Criminal profiling is, in the simplest terms, the application of psychological profiling to the identification of criminals. It is often used by investigators who require a more directed analysis of evidence in cases where there are few or no leads, as well as by attorneys, both for prosecution and defense.
There are two main schools of criminal profiling, which have only recently arisen, as the discipline is quite new, and in recent years, as criminal profiling has become professionalized, the rift between the two has deepened.
Inductive profiling is the older method of the two, and it is currently used by the Federal Bureau of Investigation's Behavioral Sciences Unit, created by John Douglas, author of the books Mindhunter, Obsession, The Anatomy Of Motive, and the Crime Classification Manual and one of the bases for the character of Jack Crawford in the book and movie "Silence Of The Lambs" by Thomas Harris.
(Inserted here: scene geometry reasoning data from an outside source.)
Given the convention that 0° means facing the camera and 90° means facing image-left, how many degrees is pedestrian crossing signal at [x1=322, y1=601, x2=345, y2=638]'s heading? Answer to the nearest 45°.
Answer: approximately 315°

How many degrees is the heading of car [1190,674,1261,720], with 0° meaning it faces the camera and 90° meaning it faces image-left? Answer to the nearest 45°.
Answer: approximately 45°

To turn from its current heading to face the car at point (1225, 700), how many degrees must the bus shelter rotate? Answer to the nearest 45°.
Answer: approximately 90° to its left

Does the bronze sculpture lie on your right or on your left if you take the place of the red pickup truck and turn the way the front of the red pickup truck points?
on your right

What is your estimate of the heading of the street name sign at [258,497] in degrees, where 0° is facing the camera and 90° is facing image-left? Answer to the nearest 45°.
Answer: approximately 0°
Inductive profiling is used to draw conclusions about a particular crime or criminal based on other crimes and criminals with similar elements.
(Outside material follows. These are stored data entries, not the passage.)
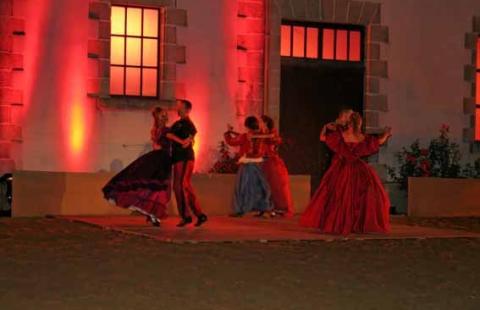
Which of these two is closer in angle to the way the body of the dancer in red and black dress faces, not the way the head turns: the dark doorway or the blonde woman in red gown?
the blonde woman in red gown

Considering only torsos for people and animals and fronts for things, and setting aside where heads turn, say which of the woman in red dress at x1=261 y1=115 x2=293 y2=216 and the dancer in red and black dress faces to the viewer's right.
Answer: the dancer in red and black dress

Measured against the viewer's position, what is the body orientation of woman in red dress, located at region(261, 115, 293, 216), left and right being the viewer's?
facing the viewer and to the left of the viewer

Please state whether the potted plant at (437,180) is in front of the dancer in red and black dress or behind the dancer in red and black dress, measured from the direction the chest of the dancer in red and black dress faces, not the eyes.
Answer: in front

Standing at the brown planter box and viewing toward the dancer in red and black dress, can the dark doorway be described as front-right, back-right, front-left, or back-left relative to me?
front-right

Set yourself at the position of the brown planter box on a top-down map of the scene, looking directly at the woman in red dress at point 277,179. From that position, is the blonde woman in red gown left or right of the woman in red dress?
left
Oftentimes, inductive profilers are experienced investigators given some limited training in psychology. Several famous inductive profilers are FBI special agents, such as John Douglas and Roy Hazelwood.
To aid the process of inductive profiling, the FBI aided in the development of the Violent Criminal Apprehension Program, or ViCAP, which is a national clearinghouse for information on violent crimes. In addition to aiding inductive profiling, it also helps reveal linked crimes.
Also, at least according to Douglas, inductive profiling can be used well in proactive techniques. In the book Mindhunter, Douglas describes these techniques in fair detail as they were used to catch Wayne Williams, who was convicted for a rash of child homicides in Atlanta in the early 1980s.
However, recently, inductive profiling has started to face a more hostile reception in the courts. Courts have dismissed the testimony of several FBI special agents acting as profilers, including Roy Hazelwood, on the grounds that inductive profiling is at best unscientific and at worst guesswork in a cheap suit.
In recent years, deductive criminal profiling, or behavioral evidence analysis, has come into more common use as the discipline of profiling has been more professionalized and inductive profiling has appeared to founder.
Perhaps the most visible behavioral evidence analyst is Brent Turvey of Knowledge Solutions (http://www.corpus-delicti.com). His book Criminal Profiling is currently the standard text on the subject.
Behavioral evidence analysis requires less investigative experience than inductive profiling, but more training in psychology.
Usually, where an inductive profiler will act as a consultant for a moderate duration in a case, the behavioral evidence analyst will simply provide either a criminal profile of the subject, if there is enough evidence, or a threshold assessment, which is used to suggest leads and provide investigators with a direction if there is not enough evidence present.
Behavioral evidence analysis differs from inductive profiling in that it attempts to assemble the evidence of the case in such a way that the behavior of the criminal can be reconstructed, and then to interpret the behavior as evidence that can be used to classify or individuate the criminal.
Perhaps the most difficult aspect of behavioral evidence analysis is that it requires a full forensic reconstruction before work can begin. This is, in part, due to the difference between the schools that inductive profilers never question evidence that they are given, but behavioral evidence analysis demands an equivocal analysis of all evidence.
Because of this, it is quite common for a criminal profile rendered by a behavioral evidence analyst to be somewhat incomplete, in that no conclusions are drawn without evidence. This is in contrast to inductive profiles, which are often derided as all sounding the same; male, between 20 and 40 years of age, self-esteem problems, overweight, and so forth.
The canoncial example of an equivocal analysis is given by a case in which a woman's body is found, and there is evidence of recent sexual intercourse. One might assume that rape was committed in addition to homicide. This is not the case. The woman merely had sex with her boyfriend prior to the murder.
The deductive profiler classifies specific behaviors, as opposed to the inductive profiler, who categorizes criminals. The categories used by Turvey are profit, opportunism, compensation, entitlement, anger, and sadism.
It is worth mentioning that Brent Turvey has never been successfully challenged in court. This has caused the FBI some degree of embarrassment.